Update the passage on FDA qualification of clinical outcome assessments from "For the qualified" up to and including "of our analysis.", replacing every "database" with "repository".
─── Excerpt provided ───
For the qualified COAs, Summary Basis of Approvals and Prescribing Information retrieved from Drugs@FDA [17] and the COA compendium [18] were used to analyze their uses in clinical trials and product approval decisions. We used a commercially available Regulatory database (Cedience), to keyword search the qualified COAs in publicly available FDA review documents. The database contained all drug approval information from Drugs@FDA and CBER approved products in the time period of our analysis.
Results
Qualification Review Timelines
As of October 10, 2024, 86 COAs were published on the FDA COA website and DDT Qualification Project Search Databases. Of the 86 COAs, 60.5% are PROs (n = 52), 11.6% are PerfOs (n = 10), 9.3% are DHT-Passive Monitoring COAs (n = 8), 8.1% are ClinROs (n = 7), 3.5% are ObsROs (n = 3), and 7.0% are Mixed (n = 6; a combination of PRO, PerfO, DHT Passive Monitoring, ClinRO, and ObsRO). Of the 86 COAs, 9.3% (n = 8) had completed the final stage, i.e. FQP submission. 8.1% (n = 7) were qualified and 1 was denied after the final stage of review. To note, DDTs can be rejected at any stage of review. Our analysis showed that the average review timeline for each submission stage is as follows; 3.6 months for LOI, 8.4 months for QP, and 12.5 months for FQP. This is in contrast to the expected timelines as outlined in the DDT Guidance, e.g., expected timeline for LOI is 3 months; QP is 6 months; and FQP is 10 months (Fig. 2). Additionally, the time for review of each stage of the qualification program varies widely: the maximum time it took to review submissions for LOI, QP, and FQP were 11.43 months, 23.15 months, and 23.9 months, respectively. While the minimum time it took to review submissions for LOI, QP, and FQP were 1.73 months, 2.00 months, and 7.53 months, respectively. While not specified in the DDT Guidance, the average CA review time is 27 days for LOI, 76 days for QP, and 4 days for FQP (Fig. 3). The average time for qualification of a COA is 6 years. When compared against the timeline stated in the DDT Guidance, 51% of LOI, 60% of QP, and 60% of FQP, were reviewed on time (Fig. 4). Public-private partnership groups submitted the most COAs (43.0%, n = 37), followed by academia (41.9%, n = 36), and the private sector (15.1%, n = 13). Critical Path Institute has submitted the most COAs as a single requestor (22.1%, n = 19).
─── Data to examine ───
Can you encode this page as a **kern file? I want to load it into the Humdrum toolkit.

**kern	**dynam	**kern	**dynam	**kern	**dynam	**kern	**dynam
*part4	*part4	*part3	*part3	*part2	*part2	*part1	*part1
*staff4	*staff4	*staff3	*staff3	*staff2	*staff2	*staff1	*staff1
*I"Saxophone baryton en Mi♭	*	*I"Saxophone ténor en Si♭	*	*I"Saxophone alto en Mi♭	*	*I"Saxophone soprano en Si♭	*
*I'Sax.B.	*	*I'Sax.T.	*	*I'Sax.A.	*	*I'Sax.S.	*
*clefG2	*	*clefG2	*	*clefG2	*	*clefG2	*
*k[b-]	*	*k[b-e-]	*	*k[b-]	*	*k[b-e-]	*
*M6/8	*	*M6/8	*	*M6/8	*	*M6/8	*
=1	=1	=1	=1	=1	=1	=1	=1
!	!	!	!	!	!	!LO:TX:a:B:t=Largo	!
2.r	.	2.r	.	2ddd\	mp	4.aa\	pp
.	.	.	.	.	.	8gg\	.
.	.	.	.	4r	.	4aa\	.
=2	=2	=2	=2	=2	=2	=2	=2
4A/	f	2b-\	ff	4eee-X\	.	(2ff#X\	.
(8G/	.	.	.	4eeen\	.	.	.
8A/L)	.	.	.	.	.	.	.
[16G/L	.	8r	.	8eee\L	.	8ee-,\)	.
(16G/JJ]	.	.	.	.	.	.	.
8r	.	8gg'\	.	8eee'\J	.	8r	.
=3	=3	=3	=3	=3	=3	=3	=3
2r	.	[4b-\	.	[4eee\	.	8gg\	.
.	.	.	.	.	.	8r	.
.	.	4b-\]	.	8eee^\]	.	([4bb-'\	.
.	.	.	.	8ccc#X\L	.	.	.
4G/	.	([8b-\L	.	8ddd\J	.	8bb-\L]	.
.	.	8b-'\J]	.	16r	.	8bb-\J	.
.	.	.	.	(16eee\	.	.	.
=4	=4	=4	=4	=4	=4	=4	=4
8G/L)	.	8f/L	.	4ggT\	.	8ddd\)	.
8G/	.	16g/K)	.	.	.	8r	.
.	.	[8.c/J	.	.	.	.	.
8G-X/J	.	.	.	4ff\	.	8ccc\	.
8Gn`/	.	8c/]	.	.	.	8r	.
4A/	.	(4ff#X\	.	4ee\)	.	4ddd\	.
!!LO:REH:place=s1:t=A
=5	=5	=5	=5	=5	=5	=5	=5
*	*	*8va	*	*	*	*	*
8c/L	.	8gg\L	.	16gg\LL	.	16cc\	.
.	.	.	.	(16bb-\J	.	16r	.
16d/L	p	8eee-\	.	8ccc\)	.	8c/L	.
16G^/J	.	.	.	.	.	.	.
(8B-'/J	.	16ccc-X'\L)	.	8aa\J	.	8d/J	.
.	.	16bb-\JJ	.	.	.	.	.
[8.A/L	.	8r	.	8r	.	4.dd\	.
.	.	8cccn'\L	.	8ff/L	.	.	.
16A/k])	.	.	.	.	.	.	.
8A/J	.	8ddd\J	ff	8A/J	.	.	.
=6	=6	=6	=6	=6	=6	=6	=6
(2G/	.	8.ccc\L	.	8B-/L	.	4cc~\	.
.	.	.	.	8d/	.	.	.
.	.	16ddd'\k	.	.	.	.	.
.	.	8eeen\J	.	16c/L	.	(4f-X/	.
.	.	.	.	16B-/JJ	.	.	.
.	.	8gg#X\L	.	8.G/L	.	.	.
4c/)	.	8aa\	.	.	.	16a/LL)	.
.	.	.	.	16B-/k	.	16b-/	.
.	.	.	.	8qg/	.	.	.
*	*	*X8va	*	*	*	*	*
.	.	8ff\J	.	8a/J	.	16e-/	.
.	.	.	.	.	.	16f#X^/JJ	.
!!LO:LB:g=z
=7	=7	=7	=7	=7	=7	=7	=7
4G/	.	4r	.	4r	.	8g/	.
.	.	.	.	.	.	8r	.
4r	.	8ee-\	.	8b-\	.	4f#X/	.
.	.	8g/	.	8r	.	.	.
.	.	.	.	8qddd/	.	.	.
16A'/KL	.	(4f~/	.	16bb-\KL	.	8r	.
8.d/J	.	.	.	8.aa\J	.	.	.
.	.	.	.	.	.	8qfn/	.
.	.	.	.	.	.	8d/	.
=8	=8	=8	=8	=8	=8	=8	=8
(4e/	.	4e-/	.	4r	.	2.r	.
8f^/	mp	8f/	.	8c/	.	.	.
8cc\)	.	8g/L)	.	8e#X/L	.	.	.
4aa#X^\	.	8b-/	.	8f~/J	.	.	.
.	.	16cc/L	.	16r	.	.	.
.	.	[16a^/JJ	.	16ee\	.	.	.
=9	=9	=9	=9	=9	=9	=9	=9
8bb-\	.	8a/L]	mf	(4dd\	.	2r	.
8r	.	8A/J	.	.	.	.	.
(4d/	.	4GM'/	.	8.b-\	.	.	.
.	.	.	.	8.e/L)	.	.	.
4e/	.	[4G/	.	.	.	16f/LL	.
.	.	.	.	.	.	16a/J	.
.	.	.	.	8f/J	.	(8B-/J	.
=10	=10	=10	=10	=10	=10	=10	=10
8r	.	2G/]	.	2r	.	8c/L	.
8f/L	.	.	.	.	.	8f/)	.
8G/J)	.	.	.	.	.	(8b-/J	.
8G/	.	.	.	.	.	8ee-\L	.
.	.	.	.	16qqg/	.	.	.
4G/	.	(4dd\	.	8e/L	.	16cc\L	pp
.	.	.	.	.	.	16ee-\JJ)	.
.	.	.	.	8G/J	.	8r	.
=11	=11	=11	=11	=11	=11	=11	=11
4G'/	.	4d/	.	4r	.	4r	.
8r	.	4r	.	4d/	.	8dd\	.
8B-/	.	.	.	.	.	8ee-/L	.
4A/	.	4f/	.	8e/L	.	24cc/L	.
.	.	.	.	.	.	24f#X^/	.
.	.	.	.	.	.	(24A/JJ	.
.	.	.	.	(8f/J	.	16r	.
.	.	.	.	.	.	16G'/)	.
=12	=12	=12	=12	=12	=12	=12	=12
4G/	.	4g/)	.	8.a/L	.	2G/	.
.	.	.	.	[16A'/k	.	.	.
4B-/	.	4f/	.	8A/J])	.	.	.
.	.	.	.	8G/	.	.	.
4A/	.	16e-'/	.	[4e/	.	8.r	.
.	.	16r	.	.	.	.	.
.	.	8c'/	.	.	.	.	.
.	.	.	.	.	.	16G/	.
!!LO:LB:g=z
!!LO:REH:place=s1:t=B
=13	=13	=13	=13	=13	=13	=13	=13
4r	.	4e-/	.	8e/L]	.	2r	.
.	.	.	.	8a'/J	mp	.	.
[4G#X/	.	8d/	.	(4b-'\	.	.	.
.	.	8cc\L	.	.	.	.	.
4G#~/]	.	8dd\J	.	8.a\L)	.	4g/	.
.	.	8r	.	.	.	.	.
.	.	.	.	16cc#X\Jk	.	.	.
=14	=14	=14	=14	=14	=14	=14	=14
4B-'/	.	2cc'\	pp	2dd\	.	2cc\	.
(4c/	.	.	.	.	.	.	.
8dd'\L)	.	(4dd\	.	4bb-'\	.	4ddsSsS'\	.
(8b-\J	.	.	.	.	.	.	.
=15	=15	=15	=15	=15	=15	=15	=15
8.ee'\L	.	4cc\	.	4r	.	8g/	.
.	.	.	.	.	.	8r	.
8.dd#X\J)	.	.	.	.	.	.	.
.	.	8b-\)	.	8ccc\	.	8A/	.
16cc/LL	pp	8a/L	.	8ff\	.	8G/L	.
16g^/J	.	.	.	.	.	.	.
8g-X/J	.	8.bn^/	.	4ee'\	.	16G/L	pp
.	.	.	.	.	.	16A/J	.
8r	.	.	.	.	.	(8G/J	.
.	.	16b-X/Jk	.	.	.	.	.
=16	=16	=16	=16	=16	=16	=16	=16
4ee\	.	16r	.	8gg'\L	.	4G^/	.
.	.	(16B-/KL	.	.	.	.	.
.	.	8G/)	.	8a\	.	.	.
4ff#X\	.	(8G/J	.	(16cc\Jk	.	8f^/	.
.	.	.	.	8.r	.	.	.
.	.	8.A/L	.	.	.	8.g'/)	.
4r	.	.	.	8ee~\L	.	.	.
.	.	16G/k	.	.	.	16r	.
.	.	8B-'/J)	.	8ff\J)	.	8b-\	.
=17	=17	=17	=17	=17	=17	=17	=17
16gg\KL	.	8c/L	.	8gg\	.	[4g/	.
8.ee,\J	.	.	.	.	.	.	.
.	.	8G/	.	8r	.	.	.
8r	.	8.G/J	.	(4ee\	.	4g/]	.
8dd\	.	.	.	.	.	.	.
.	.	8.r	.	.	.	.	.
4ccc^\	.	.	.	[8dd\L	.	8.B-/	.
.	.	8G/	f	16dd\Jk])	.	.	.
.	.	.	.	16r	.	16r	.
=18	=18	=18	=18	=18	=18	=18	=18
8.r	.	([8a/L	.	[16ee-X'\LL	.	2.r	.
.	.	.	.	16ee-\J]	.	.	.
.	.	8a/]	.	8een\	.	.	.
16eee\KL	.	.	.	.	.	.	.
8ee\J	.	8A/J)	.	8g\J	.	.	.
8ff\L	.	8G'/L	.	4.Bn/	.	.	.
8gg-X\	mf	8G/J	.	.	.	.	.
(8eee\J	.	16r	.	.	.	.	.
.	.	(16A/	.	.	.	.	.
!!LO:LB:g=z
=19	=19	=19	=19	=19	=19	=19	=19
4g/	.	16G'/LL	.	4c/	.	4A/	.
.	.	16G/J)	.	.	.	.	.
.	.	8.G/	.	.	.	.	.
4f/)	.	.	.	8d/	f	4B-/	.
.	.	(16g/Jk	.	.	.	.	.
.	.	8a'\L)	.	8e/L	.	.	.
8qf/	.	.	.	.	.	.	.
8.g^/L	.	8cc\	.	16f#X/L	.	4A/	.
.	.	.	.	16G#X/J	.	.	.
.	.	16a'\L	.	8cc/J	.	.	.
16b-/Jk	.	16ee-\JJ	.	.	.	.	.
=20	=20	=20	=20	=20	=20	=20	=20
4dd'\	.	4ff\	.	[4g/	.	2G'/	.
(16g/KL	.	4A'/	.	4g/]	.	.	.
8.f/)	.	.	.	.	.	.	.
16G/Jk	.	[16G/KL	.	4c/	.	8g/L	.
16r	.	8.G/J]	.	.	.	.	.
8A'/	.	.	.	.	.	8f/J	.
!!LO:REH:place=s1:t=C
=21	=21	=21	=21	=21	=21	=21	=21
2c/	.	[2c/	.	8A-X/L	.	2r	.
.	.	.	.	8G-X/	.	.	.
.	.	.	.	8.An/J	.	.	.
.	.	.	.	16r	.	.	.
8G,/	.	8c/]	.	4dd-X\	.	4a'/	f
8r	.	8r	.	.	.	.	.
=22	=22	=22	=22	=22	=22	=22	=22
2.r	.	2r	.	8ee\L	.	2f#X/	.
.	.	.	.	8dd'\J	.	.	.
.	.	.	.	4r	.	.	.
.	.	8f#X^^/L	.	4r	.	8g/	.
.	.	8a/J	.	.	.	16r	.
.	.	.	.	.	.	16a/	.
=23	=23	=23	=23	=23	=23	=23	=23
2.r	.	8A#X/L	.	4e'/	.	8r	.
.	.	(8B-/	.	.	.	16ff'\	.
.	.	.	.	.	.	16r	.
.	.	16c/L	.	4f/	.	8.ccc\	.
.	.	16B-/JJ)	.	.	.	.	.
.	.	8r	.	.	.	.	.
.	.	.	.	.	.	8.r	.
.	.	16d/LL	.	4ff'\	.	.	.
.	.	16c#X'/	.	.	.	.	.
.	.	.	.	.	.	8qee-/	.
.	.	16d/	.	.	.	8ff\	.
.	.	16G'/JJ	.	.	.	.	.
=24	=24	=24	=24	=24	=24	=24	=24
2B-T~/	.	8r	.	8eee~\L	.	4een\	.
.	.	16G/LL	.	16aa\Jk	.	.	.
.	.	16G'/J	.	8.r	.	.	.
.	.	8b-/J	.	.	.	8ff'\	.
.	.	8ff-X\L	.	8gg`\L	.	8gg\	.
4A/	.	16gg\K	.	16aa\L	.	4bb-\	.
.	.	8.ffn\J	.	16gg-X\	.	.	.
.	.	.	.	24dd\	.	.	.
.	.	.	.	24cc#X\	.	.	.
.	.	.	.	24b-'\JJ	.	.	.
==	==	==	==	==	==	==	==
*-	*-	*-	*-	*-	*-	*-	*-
───
Written answer ::
For the qualified COAs, Summary Basis of Approvals and Prescribing Information retrieved from Drugs@FDA [17] and the COA compendium [18] were used to analyze their uses in clinical trials and product approval decisions. We used a commercially available Regulatory repository (Cedience), to keyword search the qualified COAs in publicly available FDA review documents. The repository contained all drug approval information from Drugs@FDA and CBER approved products in the time period of our analysis.